═════ Supplied material

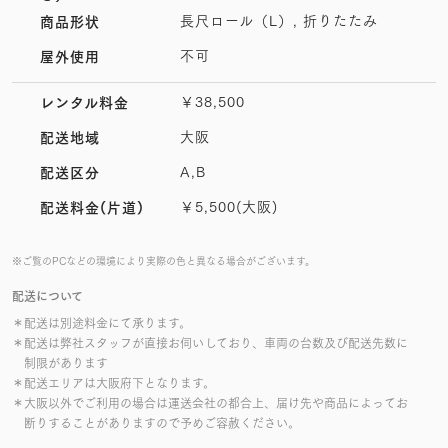
長尺ロール（L）, 折りたたみ
商品形状
不可
屋外使用
￥38,500
レンタル料金
大阪
配送地域
A,B
配送区分
￥5,500(大阪)
配送料金(片道)
※ご覧のPCなどの環境により実際の色と異なる場合がございます。
配送について
＊配送は別途料金にて承ります。
＊配送は弊社スタッフが直接お伺いしており、車両の台数及び配送先数に
制限があります
＊配送エリアは大阪府下となります。
＊大阪以外でご利用の場合は運送会社の都合上、届け先や商品によってお
断りすることがありますので予めご容赦ください。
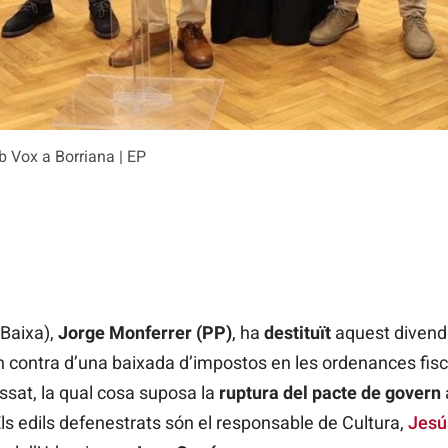
b Vox a Borriana | EP
 Baixa),
Jorge Monferrer (PP)
, ha
destituït
aquest divend
 contra d’una baixada d’impostos en les ordenances fisca
assat, la qual cosa suposa la
ruptura del pacte de govern
Els edils defenestrats són el responsable de Cultura,
Jesú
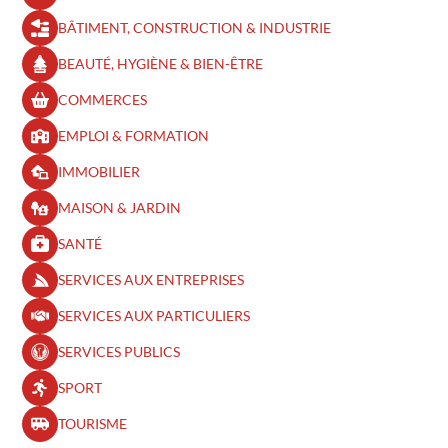
BÂTIMENT, CONSTRUCTION & INDUSTRIE
BEAUTÉ, HYGIÈNE & BIEN-ÊTRE​
COMMERCES
EMPLOI & FORMATION
IMMOBILIER
MAISON & JARDIN
SANTÉ
SERVICES AUX ENTREPRISES
SERVICES AUX PARTICULIERS
SERVICES PUBLICS
SPORT
TOURISME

══════════

▶ Your goal:
All lines with the word "SERVICES" are needed; pull them from the entries and copy each.

▶ Response for this exercise:
SERVICES AUX ENTREPRISES
SERVICES AUX PARTICULIERS
SERVICES PUBLICS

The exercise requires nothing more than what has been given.